## What is being asked
From the listing below, copy each line that contains the word "readdata".

## Records to process
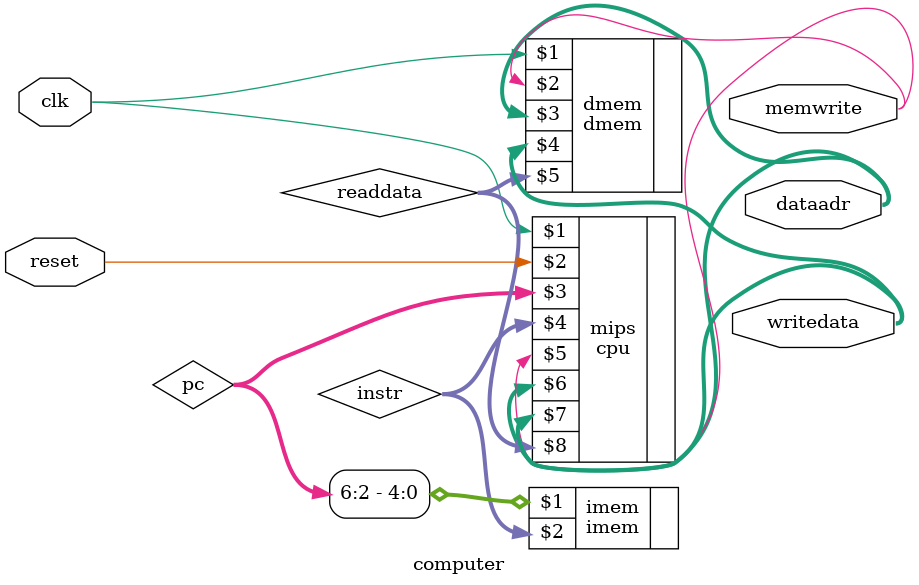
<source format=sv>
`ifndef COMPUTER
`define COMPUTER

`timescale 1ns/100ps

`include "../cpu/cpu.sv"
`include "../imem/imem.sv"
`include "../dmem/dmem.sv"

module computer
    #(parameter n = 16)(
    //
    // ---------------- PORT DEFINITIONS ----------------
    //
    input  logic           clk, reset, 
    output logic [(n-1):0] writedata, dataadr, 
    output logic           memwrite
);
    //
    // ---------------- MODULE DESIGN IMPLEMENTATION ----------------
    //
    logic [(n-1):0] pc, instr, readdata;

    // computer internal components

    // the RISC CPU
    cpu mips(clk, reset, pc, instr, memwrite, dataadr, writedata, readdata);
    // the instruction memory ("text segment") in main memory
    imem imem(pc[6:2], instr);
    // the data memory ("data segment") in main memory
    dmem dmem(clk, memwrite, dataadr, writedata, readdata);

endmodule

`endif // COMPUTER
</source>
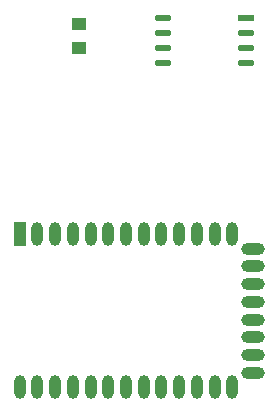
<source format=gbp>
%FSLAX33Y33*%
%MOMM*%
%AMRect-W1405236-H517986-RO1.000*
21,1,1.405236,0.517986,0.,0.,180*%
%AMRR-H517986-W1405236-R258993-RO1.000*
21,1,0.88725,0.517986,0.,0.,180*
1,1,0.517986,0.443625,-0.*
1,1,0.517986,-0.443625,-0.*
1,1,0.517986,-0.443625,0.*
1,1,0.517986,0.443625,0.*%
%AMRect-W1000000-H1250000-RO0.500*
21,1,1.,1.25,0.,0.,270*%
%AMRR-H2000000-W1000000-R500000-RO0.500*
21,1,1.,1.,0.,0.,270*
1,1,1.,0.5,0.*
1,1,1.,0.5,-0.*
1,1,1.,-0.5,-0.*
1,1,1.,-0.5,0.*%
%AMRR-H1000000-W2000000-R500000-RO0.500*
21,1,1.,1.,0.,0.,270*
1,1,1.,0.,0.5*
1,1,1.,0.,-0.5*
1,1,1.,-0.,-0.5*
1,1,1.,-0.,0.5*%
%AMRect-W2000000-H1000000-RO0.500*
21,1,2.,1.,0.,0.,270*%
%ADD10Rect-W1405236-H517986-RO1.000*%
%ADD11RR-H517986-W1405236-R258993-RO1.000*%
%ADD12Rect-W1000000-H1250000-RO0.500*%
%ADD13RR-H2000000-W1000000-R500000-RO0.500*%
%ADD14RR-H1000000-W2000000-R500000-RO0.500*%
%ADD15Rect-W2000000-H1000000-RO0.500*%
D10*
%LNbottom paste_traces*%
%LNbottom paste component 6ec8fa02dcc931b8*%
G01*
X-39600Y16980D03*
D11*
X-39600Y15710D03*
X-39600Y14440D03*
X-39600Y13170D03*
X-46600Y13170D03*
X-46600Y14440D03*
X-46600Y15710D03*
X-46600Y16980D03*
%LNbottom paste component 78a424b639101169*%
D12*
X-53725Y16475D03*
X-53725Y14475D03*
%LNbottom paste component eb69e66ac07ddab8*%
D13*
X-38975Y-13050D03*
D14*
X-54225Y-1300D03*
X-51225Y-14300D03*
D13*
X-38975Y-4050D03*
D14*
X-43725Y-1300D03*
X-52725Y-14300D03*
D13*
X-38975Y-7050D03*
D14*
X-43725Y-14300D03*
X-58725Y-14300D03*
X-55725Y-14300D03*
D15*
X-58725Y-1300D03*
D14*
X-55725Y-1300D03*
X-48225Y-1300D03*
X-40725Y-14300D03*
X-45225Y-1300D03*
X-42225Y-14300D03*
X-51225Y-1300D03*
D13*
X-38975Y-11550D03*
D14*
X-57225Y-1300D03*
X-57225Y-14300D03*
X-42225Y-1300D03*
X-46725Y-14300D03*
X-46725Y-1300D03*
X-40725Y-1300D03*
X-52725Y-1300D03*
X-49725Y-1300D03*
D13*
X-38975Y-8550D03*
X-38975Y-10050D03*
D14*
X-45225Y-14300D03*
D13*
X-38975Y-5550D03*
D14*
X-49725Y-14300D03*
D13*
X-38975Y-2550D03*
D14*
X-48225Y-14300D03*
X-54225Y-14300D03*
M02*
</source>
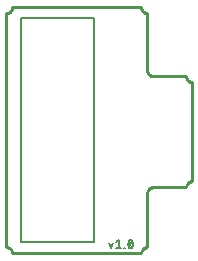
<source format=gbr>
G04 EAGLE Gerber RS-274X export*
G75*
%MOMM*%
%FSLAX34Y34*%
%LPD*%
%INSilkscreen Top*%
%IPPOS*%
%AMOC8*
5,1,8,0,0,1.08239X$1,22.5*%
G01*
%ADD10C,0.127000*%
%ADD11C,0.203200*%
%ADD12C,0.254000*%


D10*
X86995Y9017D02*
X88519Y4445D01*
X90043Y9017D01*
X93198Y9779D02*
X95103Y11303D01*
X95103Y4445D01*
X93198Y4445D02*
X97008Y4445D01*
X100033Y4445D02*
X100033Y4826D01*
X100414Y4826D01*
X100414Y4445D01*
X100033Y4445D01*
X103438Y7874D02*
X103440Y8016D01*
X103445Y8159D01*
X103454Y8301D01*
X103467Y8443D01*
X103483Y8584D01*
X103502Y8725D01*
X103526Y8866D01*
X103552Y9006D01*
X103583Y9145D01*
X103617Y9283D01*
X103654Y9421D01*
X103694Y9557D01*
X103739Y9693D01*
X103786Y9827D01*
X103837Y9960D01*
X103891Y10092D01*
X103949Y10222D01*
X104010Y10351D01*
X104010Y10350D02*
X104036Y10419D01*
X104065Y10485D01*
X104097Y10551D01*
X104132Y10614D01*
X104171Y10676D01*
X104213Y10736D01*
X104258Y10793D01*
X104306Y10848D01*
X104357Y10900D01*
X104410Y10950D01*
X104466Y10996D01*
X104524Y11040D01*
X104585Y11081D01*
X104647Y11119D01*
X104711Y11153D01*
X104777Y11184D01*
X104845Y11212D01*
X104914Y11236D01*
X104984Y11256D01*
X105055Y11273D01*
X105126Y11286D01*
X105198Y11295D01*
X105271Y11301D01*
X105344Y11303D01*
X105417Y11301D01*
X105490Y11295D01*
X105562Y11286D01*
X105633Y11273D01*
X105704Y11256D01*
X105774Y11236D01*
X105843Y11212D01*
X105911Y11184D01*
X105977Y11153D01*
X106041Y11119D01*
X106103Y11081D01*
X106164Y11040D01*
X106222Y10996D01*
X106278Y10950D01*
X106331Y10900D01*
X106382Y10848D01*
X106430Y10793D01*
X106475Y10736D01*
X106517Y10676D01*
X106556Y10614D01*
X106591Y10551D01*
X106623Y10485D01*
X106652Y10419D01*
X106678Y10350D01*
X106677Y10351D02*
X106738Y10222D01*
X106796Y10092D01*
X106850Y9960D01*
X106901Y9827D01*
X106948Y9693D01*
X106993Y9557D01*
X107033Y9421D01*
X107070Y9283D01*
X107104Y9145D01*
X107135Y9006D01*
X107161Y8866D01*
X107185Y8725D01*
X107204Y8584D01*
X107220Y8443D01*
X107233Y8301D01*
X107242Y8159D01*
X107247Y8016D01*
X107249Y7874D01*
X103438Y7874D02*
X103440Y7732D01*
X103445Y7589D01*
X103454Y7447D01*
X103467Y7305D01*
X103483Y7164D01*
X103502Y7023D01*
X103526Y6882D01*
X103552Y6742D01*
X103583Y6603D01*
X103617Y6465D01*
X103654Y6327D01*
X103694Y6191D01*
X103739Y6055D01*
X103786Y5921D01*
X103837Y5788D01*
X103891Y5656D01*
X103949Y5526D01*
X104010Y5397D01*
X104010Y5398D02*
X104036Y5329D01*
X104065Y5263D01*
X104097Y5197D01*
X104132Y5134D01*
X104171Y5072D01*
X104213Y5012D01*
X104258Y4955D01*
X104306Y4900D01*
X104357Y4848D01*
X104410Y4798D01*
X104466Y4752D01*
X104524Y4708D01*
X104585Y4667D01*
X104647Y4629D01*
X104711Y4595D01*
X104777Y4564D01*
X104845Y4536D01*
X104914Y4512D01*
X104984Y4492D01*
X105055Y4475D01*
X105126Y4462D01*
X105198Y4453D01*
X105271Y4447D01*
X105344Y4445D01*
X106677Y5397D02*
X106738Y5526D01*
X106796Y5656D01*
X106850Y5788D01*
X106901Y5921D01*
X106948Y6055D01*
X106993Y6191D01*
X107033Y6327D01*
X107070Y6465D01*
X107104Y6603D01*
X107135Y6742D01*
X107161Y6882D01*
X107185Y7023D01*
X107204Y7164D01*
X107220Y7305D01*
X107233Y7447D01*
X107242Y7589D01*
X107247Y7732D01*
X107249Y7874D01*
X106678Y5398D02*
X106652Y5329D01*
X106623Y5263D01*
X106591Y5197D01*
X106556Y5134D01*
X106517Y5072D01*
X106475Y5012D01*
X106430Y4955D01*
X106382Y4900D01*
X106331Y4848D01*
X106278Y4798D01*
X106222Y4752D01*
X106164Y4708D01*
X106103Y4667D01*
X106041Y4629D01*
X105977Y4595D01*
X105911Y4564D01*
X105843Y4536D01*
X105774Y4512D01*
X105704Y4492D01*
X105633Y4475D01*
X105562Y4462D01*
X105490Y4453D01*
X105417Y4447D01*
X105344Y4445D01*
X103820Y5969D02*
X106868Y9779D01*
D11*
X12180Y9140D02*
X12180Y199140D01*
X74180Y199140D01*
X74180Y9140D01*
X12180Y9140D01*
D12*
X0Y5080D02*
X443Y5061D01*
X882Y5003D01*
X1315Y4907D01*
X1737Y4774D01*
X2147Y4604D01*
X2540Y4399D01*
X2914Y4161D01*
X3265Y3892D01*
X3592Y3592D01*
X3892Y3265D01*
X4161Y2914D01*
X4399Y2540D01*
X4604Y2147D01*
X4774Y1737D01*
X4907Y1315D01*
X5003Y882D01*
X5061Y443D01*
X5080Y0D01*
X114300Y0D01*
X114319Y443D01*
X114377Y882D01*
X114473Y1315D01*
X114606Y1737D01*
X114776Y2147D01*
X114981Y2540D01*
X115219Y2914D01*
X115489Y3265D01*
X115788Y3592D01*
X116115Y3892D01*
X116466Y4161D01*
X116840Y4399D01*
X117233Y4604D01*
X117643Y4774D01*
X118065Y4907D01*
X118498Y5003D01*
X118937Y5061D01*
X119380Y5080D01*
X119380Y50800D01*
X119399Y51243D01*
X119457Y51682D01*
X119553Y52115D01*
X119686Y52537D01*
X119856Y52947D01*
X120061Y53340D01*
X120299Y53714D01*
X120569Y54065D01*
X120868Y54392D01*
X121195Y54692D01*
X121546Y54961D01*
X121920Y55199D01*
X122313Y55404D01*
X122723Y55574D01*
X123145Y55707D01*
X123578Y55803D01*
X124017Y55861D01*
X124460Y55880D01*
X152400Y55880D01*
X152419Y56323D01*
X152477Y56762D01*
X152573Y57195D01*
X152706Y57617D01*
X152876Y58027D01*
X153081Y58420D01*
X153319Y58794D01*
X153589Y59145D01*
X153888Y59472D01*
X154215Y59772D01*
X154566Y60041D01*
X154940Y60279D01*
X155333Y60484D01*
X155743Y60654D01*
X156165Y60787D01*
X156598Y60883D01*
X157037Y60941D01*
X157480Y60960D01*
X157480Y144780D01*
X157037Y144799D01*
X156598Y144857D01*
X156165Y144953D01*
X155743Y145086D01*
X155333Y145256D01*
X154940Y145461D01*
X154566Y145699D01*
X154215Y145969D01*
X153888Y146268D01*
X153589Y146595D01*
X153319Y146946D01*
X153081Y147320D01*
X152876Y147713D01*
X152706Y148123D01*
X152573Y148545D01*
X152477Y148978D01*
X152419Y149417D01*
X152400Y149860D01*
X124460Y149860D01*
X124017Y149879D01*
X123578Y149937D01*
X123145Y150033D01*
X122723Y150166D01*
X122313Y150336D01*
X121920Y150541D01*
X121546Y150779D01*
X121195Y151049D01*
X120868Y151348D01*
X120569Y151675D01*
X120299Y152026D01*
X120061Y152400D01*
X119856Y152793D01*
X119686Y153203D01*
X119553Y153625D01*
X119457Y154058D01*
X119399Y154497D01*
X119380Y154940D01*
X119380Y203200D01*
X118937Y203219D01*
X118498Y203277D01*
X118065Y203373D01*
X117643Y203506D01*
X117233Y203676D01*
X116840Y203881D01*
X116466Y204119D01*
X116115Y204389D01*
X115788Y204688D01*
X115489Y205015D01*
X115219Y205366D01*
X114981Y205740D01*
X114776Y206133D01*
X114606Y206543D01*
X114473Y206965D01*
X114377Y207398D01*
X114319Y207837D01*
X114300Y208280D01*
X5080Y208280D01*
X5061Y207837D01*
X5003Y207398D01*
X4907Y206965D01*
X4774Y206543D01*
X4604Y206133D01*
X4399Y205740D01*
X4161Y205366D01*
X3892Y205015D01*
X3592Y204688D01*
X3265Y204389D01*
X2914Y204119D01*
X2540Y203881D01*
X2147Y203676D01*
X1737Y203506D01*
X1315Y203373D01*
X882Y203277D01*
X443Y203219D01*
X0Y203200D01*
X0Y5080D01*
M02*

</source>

## Result of this task
    logic [(n-1):0] pc, instr, readdata;
    cpu mips(clk, reset, pc, instr, memwrite, dataadr, writedata, readdata);
    dmem dmem(clk, memwrite, dataadr, writedata, readdata);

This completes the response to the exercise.